# Grothendieck group for projective space over the dual numbers

Fix a field $k$. For a singular variety $X$, I understand that the Grothendieck group $K^0(X)$ of vector bundles on $X$ is not necessarily isomorphic to the Grothendieck group $K_0(X)$ of coherent sheaves on $X$.

I am curious to learn what is known about these two groups in one family of examples: $\mathbb P^n_{D}$, where $D$ is the dual numbers $D=k[\epsilon]/(\epsilon^2)$.

References would be especially appreciated, as I know very little about K-theory.

If $X$ is a noetherian separated scheme and $X_{red}$ its reduction , we have $K_0(X)=K_o(X_{red})$: in other words $K_o$ doesn't see nilpotents .
Much more generally and profoundly, Quillen has proved that for all his $K$-theory groups, $K_i(X)=K_i(X_{red})$.
In your particular case you thus have (in the following $T$ is an indeterminate) $$K_0(\mathbb P^n_D)=K_0(\mathbb P^n_k)=\mathbb Z[T]/(T^{n+1})$$

As for $K^0$, a special case of a theorem of Berthelot (SGA 6, Exposé VI, Théorème 1.1, page 365) states that, for any commutative ring $A$, we have $K^0(\mathbb P^n_A)=K^o(A)[T]/(T^{n+1})$.
If $A=D=k[\epsilon]$, we have $K^0(D)=\mathbb Z$, since projective modules over local rings (like $D$) are free.
So here too $$K^0(\mathbb P^n_D)=\mathbb Z[T]/(T^{n+1})$$

Bibliography
Srinivas has written this nice book on $K$-theory.

And as an homage to the recently sadly departed Daniel Quillen, let me refer to his groundbreaking paper
"Higher algebraic $K$-theory I", published in Springer's Lecture Notes LNM 341.

• Thank you for the thoughtful answer and the helpful references. Oct 4 '11 at 17:07

The identity map from $k$ to itself factors through $D$. Thus, if $K$ represents either $K^0$ or $K_0$, $K(\mathbb P^n_{k})$ is a direct summand of $K(\mathbb P^n_{D})$.

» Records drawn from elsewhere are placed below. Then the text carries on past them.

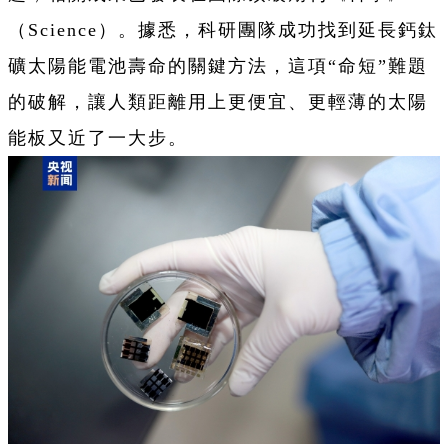
（Science）。據悉，科研團隊成功找到延長鈣鈦
礦太陽能電池壽命的關鍵方法，這項“命短”難題
的破解，讓人類距離用上更便宜、更輕薄的太陽
能板又近了一大步。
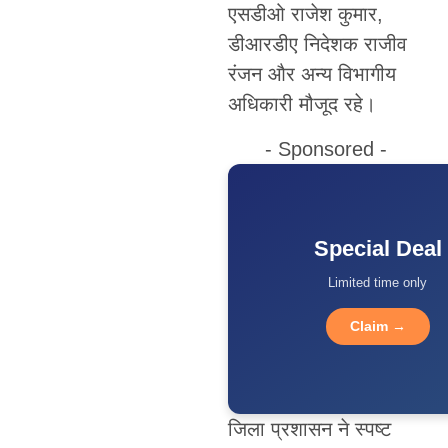
एसडीओ राजेश कुमार,
डीआरडीए निदेशक राजीव
रंजन और अन्य विभागीय
अधिकारी मौजूद रहे।
- Sponsored -
Special Deal
Limited time only
Claim →
जिला प्रशासन ने स्पष्ट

For $M$ a coherent $\mathbb P^n_{D}$-module, we have an exact sequence

$$0\rightarrow \epsilon M \rightarrow M \rightarrow M/\epsilon M\rightarrow 0$$

The classes of the modules on the left and right, and therefore the class of the module in the middle, all come from the $K_0(\mathbb P^n_{k})$ direct summand. This shows that $K_0(\mathbb P^n_{D})=K_0(\mathbb P^n_{k})$.

For $K^0$, you can apply Nakayama's Lemma.